Argument, though, is not a word the Readers use, or even something they seem to think I should be engaging in. “Please avoid generalisations about anyone,” snaps “Comment Button”, another Reader, from the margins, while Excel Reader trails a noisy stream of alerts, like a lorry reversing: “Chosen to make the stance/vent the opinion”, “Author gives her view”, “Author stance”.

I find Excel Reader irritating, but at least they acknowledge I am constructing a point of view. Comment Button, on the other hand, thinks I am accidentally misrepresenting the world because I am not aware of my “benevolent racism”. It’s exoticising, they say, when in my section on faith, I show a group of young people from diverse cultures and religions discussing the terrorist attacks of Paris 2015. “It is as if these children and their friendships are especially praiseworthy because of their backgrounds, rather than just treating them as people, as ‘normal’ children.”

But the young people were behaving in a special way that day: that’s why I wrote about it. I sincerely (Author taking a stance) found hope for humanity in the capacity they demonstrated for forgiveness and communication. I also believe (Author giving her view) that I am entitled to say so.

My Readers, though, have not been hired as literary people. They are there to help create a book that would play better on Twitter, not one that is better written. I struggle with all this. I baulk, perhaps snobbishly, at their language: the imprecision of phrases such as “feels like the kind of saying that could be deemed insensitive these days”, or “white knight tone/verve” (verve?).

It upsets me in particular when so many of their criticisms depend on it, that none of the Readers deploy the word “irony”, but use “sarcasm”, “jocular aside” and “subtlety” instead, always as negatives. Comment Button condemns my entire chapter on prizes as “it shows none of the adults involved in a good light”. Indeed, it doesn’t. They are being satirised, even though one of them was me.

Times change. In 1997, a second edition of my first poetry collection, Slattern, was published with Picador. I was thrilled, and immediately took a copy to show off at a festival in St Andrews. Two poems into reading from it, though, I was startled to discover the words had been changed.

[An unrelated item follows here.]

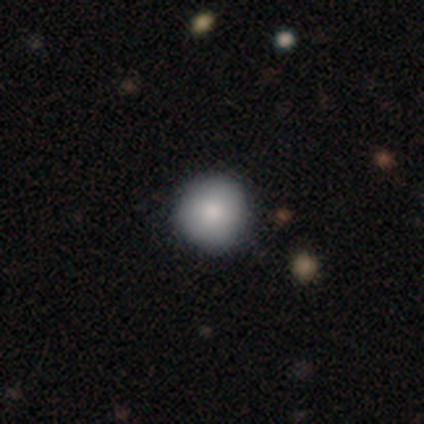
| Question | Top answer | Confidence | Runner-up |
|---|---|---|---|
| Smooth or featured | smooth | 60% | featured or disk (40%) |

A copy editor had decided my irony, commas and word choices were too eccentric, and had taken it upon himself to alter them in several poems. I emailed Picador, and the next morning found myself speaking (on a payphone) to the legendary Peter Straus, Picador’s publisher. He noted down each tiny adjustment himself and explained he would be ordering the pulping of the books, the carpeting of the copy editor and the printing of a new edition.